### What you are asked to do
The answer must be an exact transcription of all the records below.

[Stored data]
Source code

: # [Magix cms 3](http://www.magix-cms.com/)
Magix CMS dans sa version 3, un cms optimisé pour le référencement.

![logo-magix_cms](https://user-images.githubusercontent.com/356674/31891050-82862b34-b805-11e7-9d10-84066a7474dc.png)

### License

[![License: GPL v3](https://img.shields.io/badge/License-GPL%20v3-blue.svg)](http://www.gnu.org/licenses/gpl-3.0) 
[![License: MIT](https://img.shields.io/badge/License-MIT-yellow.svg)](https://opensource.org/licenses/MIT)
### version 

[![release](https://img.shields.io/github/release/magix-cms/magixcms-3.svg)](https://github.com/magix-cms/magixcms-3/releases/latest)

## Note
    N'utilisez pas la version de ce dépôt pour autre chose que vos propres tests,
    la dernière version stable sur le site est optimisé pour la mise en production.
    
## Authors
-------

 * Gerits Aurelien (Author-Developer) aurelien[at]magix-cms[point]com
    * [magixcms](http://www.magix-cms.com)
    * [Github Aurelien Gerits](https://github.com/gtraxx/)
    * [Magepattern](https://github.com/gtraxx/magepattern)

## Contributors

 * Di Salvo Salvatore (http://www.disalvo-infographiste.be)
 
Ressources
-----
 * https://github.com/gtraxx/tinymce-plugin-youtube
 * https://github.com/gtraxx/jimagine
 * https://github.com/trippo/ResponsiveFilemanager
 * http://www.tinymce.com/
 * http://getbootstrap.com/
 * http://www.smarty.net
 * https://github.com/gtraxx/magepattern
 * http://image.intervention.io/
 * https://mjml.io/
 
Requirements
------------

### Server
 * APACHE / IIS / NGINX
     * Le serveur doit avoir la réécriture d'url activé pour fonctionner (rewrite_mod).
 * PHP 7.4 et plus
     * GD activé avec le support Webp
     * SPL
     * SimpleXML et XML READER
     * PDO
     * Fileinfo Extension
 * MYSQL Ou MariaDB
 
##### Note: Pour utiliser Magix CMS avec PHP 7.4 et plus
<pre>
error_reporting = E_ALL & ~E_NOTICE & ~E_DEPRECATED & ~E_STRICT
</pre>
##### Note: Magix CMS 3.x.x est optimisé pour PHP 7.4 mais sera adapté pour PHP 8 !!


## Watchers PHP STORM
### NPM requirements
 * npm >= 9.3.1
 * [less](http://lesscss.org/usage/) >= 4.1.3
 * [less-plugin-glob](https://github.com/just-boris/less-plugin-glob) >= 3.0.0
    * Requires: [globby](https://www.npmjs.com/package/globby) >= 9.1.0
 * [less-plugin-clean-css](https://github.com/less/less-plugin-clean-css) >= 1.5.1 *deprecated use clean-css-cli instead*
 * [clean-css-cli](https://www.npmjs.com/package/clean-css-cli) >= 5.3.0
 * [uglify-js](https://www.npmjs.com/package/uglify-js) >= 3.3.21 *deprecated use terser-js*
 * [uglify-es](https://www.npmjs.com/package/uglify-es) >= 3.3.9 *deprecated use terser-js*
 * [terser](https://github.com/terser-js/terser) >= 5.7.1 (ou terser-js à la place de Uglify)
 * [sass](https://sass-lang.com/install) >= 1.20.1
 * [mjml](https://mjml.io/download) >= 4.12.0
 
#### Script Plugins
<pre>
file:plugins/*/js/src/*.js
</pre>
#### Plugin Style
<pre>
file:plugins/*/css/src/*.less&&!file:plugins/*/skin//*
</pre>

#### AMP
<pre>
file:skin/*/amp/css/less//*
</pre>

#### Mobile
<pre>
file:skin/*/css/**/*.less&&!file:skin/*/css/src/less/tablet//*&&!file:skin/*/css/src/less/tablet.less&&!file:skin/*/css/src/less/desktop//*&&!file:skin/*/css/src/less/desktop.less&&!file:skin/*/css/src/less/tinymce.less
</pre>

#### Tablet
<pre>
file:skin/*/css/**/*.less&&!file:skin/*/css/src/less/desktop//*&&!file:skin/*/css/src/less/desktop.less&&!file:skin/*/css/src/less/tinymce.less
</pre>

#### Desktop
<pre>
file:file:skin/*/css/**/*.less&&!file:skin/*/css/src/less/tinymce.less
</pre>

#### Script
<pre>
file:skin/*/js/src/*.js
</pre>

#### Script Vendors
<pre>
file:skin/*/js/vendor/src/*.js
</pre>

### Solution for this exercise
Source code

: # [Magix cms 3](http://www.magix-cms.com/)
Magix CMS dans sa version 3, un cms optimisé pour le référencement.

![logo-magix_cms](https://user-images.githubusercontent.com/356674/31891050-82862b34-b805-11e7-9d10-84066a7474dc.png)

### License

[![License: GPL v3](https://img.shields.io/badge/License-GPL%20v3-blue.svg)](http://www.gnu.org/licenses/gpl-3.0) 
[![License: MIT](https://img.shields.io/badge/License-MIT-yellow.svg)](https://opensource.org/licenses/MIT)
### version 

[![release](https://img.shields.io/github/release/magix-cms/magixcms-3.svg)](https://github.com/magix-cms/magixcms-3/releases/latest)

## Note
    N'utilisez pas la version de ce dépôt pour autre chose que vos propres tests,
    la dernière version stable sur le site est optimisé pour la mise en production.
    
## Authors
-------

 * Gerits Aurelien (Author-Developer) aurelien[at]magix-cms[point]com
    * [magixcms](http://www.magix-cms.com)
    * [Github Aurelien Gerits](https://github.com/gtraxx/)
    * [Magepattern](https://github.com/gtraxx/magepattern)

## Contributors

 * Di Salvo Salvatore (http://www.disalvo-infographiste.be)
 
Ressources
-----
 * https://github.com/gtraxx/tinymce-plugin-youtube
 * https://github.com/gtraxx/jimagine
 * https://github.com/trippo/ResponsiveFilemanager
 * http://www.tinymce.com/
 * http://getbootstrap.com/
 * http://www.smarty.net
 * https://github.com/gtraxx/magepattern
 * http://image.intervention.io/
 * https://mjml.io/
 
Requirements
------------

### Server
 * APACHE / IIS / NGINX
     * Le serveur doit avoir la réécriture d'url activé pour fonctionner (rewrite_mod).
 * PHP 7.4 et plus
     * GD activé avec le support Webp
     * SPL
     * SimpleXML et XML READER
     * PDO
     * Fileinfo Extension
 * MYSQL Ou MariaDB
 
##### Note: Pour utiliser Magix CMS avec PHP 7.4 et plus
<pre>
error_reporting = E_ALL & ~E_NOTICE & ~E_DEPRECATED & ~E_STRICT
</pre>
##### Note: Magix CMS 3.x.x est optimisé pour PHP 7.4 mais sera adapté pour PHP 8 !!


## Watchers PHP STORM
### NPM requirements
 * npm >= 9.3.1
 * [less](http://lesscss.org/usage/) >= 4.1.3
 * [less-plugin-glob](https://github.com/just-boris/less-plugin-glob) >= 3.0.0
    * Requires: [globby](https://www.npmjs.com/package/globby) >= 9.1.0
 * [less-plugin-clean-css](https://github.com/less/less-plugin-clean-css) >= 1.5.1 *deprecated use clean-css-cli instead*
 * [clean-css-cli](https://www.npmjs.com/package/clean-css-cli) >= 5.3.0
 * [uglify-js](https://www.npmjs.com/package/uglify-js) >= 3.3.21 *deprecated use terser-js*
 * [uglify-es](https://www.npmjs.com/package/uglify-es) >= 3.3.9 *deprecated use terser-js*
 * [terser](https://github.com/terser-js/terser) >= 5.7.1 (ou terser-js à la place de Uglify)
 * [sass](https://sass-lang.com/install) >= 1.20.1
 * [mjml](https://mjml.io/download) >= 4.12.0
 
#### Script Plugins
<pre>
file:plugins/*/js/src/*.js
</pre>
#### Plugin Style
<pre>
file:plugins/*/css/src/*.less&&!file:plugins/*/skin//*
</pre>

#### AMP
<pre>
file:skin/*/amp/css/less//*
</pre>

#### Mobile
<pre>
file:skin/*/css/**/*.less&&!file:skin/*/css/src/less/tablet//*&&!file:skin/*/css/src/less/tablet.less&&!file:skin/*/css/src/less/desktop//*&&!file:skin/*/css/src/less/desktop.less&&!file:skin/*/css/src/less/tinymce.less
</pre>

#### Tablet
<pre>
file:skin/*/css/**/*.less&&!file:skin/*/css/src/less/desktop//*&&!file:skin/*/css/src/less/desktop.less&&!file:skin/*/css/src/less/tinymce.less
</pre>

#### Desktop
<pre>
file:file:skin/*/css/**/*.less&&!file:skin/*/css/src/less/tinymce.less
</pre>

#### Script
<pre>
file:skin/*/js/src/*.js
</pre>

#### Script Vendors
<pre>
file:skin/*/js/vendor/src/*.js
</pre>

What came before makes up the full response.